Solutions for Chapter 2.5: The Chain Rule
Full solutions for Vector Calculus  4th Edition
ISBN: 9780321780652
Solutions for Chapter 2.5: The Chain Rule
Get Full SolutionsChapter 2.5: The Chain Rule includes 45 full stepbystep solutions. Vector Calculus was written by and is associated to the ISBN: 9780321780652. This textbook survival guide was created for the textbook: Vector Calculus, edition: 4. This expansive textbook survival guide covers the following chapters and their solutions. Since 45 problems in chapter 2.5: The Chain Rule have been answered, more than 12722 students have viewed full stepbystep solutions from this chapter.

Acute angle
An angle whose measure is between 0° and 90°

Angle
Union of two rays with a common endpoint (the vertex). The beginning ray (the initial side) can be rotated about its endpoint to obtain the final position (the terminal side)

Augmented matrix
A matrix that represents a system of equations.

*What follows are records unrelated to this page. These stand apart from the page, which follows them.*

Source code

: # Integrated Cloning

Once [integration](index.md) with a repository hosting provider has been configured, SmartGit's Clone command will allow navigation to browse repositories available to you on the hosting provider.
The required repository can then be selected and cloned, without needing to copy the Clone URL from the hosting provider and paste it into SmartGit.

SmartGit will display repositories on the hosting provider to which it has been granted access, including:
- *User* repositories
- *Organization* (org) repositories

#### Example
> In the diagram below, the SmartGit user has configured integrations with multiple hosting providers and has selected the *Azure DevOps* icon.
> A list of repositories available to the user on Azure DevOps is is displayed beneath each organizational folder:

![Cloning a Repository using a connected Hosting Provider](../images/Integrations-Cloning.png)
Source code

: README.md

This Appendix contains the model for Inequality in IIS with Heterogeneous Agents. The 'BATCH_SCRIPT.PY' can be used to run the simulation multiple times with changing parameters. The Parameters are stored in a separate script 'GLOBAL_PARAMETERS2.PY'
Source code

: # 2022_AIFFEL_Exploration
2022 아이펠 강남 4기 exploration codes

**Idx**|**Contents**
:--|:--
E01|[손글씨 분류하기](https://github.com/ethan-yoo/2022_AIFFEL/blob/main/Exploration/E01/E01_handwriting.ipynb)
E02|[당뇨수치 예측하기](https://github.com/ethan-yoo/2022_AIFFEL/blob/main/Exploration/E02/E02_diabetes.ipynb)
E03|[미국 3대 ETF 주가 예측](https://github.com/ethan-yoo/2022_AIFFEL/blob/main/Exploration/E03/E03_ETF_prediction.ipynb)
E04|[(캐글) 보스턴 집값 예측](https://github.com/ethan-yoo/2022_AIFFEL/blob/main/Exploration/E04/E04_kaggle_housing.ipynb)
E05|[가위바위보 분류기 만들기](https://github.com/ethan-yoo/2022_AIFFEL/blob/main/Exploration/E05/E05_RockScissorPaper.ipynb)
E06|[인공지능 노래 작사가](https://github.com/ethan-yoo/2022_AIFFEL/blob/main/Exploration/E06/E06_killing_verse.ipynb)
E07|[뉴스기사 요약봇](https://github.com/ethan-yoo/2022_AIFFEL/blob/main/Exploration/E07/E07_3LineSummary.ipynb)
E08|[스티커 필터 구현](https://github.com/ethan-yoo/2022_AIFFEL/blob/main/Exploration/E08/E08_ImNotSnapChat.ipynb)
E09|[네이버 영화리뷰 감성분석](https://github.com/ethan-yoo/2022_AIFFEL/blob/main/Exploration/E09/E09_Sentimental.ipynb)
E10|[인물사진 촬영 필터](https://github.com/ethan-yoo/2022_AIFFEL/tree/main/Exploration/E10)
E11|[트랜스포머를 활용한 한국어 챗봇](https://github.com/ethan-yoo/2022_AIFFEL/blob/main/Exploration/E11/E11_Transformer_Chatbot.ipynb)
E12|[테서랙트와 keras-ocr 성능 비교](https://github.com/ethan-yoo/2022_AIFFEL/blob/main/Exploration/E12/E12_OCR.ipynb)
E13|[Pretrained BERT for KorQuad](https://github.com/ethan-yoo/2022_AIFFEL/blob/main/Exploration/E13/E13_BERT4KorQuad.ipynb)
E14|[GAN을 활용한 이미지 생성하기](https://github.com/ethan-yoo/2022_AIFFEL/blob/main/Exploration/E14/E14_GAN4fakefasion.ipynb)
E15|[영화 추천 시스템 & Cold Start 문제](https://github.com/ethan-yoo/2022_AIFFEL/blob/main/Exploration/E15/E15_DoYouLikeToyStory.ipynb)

Future value of an annuity
The net amount of money returned from an annuity.

Horizontal component
See Component form of a vector.

Horizontal line
y = b.

LRAM
A Riemann sum approximation of the area under a curve ƒ(x) from x = a to x = b using x1 as the lefthand endpoint of each subinterval

Modified boxplot
A boxplot with the outliers removed.

Parabola
The graph of a quadratic function, or the set of points in a plane that are equidistant from a fixed point (the focus) and a fixed line (the directrix).

Probability of an event in a finite sample space of equally likely outcomes
The number of outcomes in the event divided by the number of outcomes in the sample space.

Pythagorean identities
sin2 u + cos2 u = 1, 1 + tan2 u = sec2 u, and 1 + cot2 u = csc2 u

Reflection across the xaxis
x, y and (x,y) are reflections of each other across the xaxis.

Repeated zeros
Zeros of multiplicity ? 2 (see Multiplicity).

Rose curve
A graph of a polar equation or r = a cos nu.

Sequence of partial sums
The sequence {Sn} , where Sn is the nth partial sum of the series, that is, the sum of the first n terms of the series.

Standard unit vectors
In the plane i = <1, 0> and j = <0,1>; in space i = <1,0,0>, j = <0,1,0> k = <0,0,1>

Sum identity
An identity involving a trigonometric function of u + v

Upper bound for ƒ
Any number B for which ƒ(x) ? B for all x in the domain of ƒ.

Vertical line test
A test for determining whether a graph is a function.

yaxis
Usually the vertical coordinate line in a Cartesian coordinate system with positive direction up, pp. 12, 629.